Rewrite the lines from the very first one down to the line containing "O Bloco de Esquerda", inclusive, as a JSON list of strings, one string per line, leaving out any blank lines.
-- EXERCISE DATA follows --
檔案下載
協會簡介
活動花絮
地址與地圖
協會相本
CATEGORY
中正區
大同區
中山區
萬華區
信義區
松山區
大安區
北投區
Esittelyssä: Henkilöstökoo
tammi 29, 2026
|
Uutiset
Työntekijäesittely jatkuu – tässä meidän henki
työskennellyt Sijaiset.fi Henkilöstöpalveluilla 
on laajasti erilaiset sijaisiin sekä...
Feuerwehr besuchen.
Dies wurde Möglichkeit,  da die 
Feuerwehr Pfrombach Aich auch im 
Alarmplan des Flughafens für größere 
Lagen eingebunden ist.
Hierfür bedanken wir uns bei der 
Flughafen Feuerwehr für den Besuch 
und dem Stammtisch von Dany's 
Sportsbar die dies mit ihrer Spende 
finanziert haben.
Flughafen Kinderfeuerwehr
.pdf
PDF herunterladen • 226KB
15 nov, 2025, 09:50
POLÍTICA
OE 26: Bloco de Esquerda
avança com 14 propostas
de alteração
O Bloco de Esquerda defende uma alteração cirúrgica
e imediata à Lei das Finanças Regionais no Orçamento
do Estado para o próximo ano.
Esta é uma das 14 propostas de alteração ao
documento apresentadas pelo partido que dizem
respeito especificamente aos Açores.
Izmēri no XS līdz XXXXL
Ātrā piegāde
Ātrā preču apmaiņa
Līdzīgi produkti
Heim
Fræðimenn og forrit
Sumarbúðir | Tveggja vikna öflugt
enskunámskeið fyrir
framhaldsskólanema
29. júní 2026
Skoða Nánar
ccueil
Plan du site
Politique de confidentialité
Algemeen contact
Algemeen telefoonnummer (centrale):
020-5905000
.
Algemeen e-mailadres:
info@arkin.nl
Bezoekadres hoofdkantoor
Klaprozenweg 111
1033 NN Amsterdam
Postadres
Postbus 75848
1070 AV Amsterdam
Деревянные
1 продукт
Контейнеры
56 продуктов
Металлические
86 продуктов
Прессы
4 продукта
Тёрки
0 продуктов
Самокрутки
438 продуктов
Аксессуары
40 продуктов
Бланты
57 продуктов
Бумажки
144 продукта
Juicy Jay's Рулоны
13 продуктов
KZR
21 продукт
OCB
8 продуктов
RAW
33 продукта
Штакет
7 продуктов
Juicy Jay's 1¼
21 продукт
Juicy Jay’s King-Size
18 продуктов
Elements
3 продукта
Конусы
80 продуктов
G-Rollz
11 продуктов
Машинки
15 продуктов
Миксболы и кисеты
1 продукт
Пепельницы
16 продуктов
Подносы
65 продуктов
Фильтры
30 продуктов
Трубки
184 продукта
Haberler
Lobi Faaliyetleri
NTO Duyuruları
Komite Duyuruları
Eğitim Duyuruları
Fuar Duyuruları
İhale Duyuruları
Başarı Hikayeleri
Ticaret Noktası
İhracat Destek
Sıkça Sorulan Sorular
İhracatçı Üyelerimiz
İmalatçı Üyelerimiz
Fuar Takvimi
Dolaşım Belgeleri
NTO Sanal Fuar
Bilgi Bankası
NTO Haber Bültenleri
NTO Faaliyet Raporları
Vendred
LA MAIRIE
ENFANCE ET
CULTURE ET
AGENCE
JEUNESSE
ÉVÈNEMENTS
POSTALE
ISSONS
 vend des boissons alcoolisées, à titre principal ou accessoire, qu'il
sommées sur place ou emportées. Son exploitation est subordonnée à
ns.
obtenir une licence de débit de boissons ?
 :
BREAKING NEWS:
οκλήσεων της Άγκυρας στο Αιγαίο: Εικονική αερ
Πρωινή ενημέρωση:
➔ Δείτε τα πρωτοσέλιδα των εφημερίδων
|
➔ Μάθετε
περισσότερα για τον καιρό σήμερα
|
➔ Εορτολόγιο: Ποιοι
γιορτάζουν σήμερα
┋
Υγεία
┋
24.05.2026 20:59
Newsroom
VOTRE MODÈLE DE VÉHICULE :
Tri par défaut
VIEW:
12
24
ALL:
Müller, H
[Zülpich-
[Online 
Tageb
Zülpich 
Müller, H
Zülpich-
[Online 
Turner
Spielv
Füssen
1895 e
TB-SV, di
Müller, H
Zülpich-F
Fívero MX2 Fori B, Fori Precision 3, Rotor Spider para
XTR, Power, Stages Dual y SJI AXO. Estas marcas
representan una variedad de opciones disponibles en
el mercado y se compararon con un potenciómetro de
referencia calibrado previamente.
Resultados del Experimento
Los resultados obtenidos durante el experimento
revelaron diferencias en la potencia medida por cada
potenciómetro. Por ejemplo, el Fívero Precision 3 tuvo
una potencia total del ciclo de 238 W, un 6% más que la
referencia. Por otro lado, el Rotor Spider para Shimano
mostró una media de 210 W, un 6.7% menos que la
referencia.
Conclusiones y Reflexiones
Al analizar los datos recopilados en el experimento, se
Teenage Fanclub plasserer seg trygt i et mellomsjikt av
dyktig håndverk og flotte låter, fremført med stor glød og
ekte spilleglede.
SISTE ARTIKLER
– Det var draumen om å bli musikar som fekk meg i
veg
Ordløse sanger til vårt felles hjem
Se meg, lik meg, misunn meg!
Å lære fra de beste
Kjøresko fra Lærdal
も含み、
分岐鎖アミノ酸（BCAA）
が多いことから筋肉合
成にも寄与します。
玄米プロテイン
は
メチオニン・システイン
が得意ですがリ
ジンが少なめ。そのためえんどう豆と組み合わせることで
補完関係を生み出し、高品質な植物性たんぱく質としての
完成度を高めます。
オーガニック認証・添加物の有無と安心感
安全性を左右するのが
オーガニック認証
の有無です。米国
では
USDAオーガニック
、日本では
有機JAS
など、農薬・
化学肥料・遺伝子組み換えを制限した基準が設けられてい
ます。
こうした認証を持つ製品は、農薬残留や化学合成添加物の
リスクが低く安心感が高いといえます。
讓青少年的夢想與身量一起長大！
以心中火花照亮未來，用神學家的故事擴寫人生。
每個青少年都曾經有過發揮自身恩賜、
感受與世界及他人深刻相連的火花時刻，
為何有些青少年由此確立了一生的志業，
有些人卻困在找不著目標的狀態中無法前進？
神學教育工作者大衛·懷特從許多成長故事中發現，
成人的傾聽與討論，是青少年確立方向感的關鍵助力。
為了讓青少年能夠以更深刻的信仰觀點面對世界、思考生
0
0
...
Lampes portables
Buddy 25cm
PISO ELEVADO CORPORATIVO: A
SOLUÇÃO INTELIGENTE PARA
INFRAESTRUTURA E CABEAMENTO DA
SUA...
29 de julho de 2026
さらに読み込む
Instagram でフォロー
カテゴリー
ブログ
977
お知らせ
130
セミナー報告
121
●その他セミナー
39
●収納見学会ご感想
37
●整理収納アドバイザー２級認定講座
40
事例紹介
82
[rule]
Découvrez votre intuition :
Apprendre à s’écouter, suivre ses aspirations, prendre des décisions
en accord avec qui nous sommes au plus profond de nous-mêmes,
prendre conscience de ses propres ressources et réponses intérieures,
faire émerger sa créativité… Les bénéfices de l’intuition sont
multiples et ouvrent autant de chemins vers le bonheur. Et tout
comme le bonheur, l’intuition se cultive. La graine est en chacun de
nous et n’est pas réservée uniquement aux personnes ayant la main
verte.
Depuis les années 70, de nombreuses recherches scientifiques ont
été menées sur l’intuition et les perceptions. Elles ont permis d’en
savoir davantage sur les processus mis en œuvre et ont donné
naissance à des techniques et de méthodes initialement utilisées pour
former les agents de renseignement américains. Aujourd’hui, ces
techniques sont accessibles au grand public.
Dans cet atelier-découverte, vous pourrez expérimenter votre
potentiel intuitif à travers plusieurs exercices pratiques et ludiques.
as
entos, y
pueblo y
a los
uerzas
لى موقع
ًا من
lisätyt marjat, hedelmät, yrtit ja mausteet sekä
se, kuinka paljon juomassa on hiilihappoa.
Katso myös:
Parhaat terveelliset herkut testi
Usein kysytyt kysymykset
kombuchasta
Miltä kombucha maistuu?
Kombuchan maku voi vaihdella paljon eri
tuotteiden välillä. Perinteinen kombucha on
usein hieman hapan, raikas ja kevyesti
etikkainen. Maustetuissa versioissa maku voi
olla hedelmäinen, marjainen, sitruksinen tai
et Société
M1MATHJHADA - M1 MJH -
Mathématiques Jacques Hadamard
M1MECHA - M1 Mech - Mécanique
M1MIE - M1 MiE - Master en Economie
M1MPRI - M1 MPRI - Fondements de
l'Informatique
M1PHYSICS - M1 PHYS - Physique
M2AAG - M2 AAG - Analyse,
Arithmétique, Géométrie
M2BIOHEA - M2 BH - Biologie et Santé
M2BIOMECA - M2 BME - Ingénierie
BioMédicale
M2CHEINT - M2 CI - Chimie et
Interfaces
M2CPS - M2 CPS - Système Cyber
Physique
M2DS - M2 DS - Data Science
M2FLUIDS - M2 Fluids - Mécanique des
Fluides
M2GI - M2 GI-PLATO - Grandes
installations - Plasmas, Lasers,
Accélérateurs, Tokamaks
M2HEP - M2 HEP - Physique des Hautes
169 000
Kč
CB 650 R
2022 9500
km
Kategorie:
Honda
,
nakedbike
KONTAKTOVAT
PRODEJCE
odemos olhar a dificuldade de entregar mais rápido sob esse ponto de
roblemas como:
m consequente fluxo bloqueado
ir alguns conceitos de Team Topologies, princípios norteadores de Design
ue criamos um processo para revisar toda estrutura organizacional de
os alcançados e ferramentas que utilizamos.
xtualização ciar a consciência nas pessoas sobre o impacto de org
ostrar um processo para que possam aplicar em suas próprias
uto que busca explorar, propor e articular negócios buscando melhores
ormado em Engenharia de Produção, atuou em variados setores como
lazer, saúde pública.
-- EXERCISE DATA concluded --
* [OUTPUT BELOW]:
[
  "檔案下載",
  "協會簡介",
  "活動花絮",
  "地址與地圖",
  "協會相本",
  "CATEGORY",
  "中正區",
  "大同區",
  "中山區",
  "萬華區",
  "信義區",
  "松山區",
  "大安區",
  "北投區",
  "Esittelyssä: Henkilöstökoo",
  "tammi 29, 2026",
  "|",
  "Uutiset",
  "Työntekijäesittely jatkuu – tässä meidän henki",
  "työskennellyt Sijaiset.fi Henkilöstöpalveluilla ",
  "on laajasti erilaiset sijaisiin sekä...",
  "Feuerwehr besuchen.",
  "Dies wurde Möglichkeit,  da die ",
  "Feuerwehr Pfrombach Aich auch im ",
  "Alarmplan des Flughafens für größere ",
  "Lagen eingebunden ist.",
  "Hierfür bedanken wir uns bei der ",
  "Flughafen Feuerwehr für den Besuch ",
  "und dem Stammtisch von Dany's ",
  "Sportsbar die dies mit ihrer Spende ",
  "finanziert haben.",
  "Flughafen Kinderfeuerwehr",
  ".pdf",
  "PDF herunterladen • 226KB",
  "15 nov, 2025, 09:50",
  "POLÍTICA",
  "OE 26: Bloco de Esquerda",
  "avança com 14 propostas",
  "de alteração",
  "O Bloco de Esquerda defende uma alteração cirúrgica"
]